Xiaomi Mi A1 availability
| Asia Pacific | European Union | Rest of Europe | Middle East & Africa | America |
| Bangladesh | Austria | Belarus | Bahrain | Chile |
| Hong Kong | Bulgaria | Russia | Egypt | Colombia |
| India | Croatia | Serbia | Israel | Mexico |
| Indonesia | Cyprus | Ukraine | Kuwait | Uruguay |
| Kazakhstan | Czech Republic |  | Oman |  |
| Malaysia | Finland |  | Qatar |  |
| Myanmar | Germany |  | Saudi Arabia |  |
| Nepal | Greece |  | South Africa |  |
| Pakistan | Hungary |  | UAE |  |
| Philippines | Italy |  | Yemen |  |
| Singapore | Poland |  |  |  |
| South Korea | Romania |  |  |  |
| Sri Lanka | Slovakia |  |  |  |
| Taiwan | Slovenia |  |  |  |
| Thailand | Spain |  |  |  |
| Vietnam |  |  |  |  |

== Reception ==
Sam Byford of The Verge described Mi A1's most distinct feature is its software that runs on stock Android and not on Xiaomi's MIUI layer. Sahil Gupta of TechRadar wrote that Mi A1's Android One certified experience along with tried and tested hardware, and dual camera capability gives you the premium feel under a budget.
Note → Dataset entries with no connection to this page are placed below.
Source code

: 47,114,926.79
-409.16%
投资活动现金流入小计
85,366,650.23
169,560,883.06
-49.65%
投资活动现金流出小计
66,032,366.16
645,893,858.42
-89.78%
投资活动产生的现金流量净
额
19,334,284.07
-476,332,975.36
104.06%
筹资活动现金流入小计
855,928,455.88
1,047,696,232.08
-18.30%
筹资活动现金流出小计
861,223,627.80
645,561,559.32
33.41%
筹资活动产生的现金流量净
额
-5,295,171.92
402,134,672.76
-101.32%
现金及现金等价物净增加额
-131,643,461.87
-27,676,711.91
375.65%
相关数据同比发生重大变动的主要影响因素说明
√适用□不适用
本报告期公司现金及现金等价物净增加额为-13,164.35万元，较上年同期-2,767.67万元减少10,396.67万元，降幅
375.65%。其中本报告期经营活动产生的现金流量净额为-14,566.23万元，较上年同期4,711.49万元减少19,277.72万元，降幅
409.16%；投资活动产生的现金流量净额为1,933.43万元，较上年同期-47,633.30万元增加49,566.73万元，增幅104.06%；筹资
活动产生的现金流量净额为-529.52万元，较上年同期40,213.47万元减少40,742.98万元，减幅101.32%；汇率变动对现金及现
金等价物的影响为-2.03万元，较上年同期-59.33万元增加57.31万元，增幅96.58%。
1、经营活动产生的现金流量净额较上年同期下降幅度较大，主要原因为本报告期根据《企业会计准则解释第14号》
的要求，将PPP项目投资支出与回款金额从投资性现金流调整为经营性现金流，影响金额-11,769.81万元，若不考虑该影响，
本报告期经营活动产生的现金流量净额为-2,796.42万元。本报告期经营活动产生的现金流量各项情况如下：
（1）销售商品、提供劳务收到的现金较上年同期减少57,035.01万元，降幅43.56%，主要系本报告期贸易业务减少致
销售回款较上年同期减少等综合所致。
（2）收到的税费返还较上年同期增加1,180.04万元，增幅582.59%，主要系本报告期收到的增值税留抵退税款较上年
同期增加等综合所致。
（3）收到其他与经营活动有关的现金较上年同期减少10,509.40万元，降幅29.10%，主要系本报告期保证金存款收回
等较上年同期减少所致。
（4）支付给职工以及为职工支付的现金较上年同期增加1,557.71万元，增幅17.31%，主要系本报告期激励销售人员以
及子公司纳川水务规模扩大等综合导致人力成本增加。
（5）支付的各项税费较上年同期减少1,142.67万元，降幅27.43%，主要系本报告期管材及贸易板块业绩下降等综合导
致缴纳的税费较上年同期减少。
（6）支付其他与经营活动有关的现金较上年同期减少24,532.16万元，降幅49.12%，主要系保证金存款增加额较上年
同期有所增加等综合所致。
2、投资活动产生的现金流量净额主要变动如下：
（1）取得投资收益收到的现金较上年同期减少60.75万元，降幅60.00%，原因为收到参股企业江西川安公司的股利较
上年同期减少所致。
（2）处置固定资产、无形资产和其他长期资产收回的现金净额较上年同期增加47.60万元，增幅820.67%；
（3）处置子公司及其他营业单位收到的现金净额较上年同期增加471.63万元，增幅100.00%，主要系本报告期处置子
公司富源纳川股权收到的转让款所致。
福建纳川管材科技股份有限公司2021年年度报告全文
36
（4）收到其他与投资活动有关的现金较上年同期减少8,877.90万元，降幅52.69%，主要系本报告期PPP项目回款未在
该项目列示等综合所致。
The phone is described as 'giving a resurgence' to the Android One program, being the first Android One phone to be sold worldwide, and the first Android One phone made by a top-5 best-selling smartphone brand. It was also the first mid-range priced phone to feature a dual rear camera setup with a zoom lens.

== Issues ==

At the end of 2017, Android Oreo was released and created major battery draining issues on some devices.
Another issue of Android Oreo was the instability of Wi-Fi connections.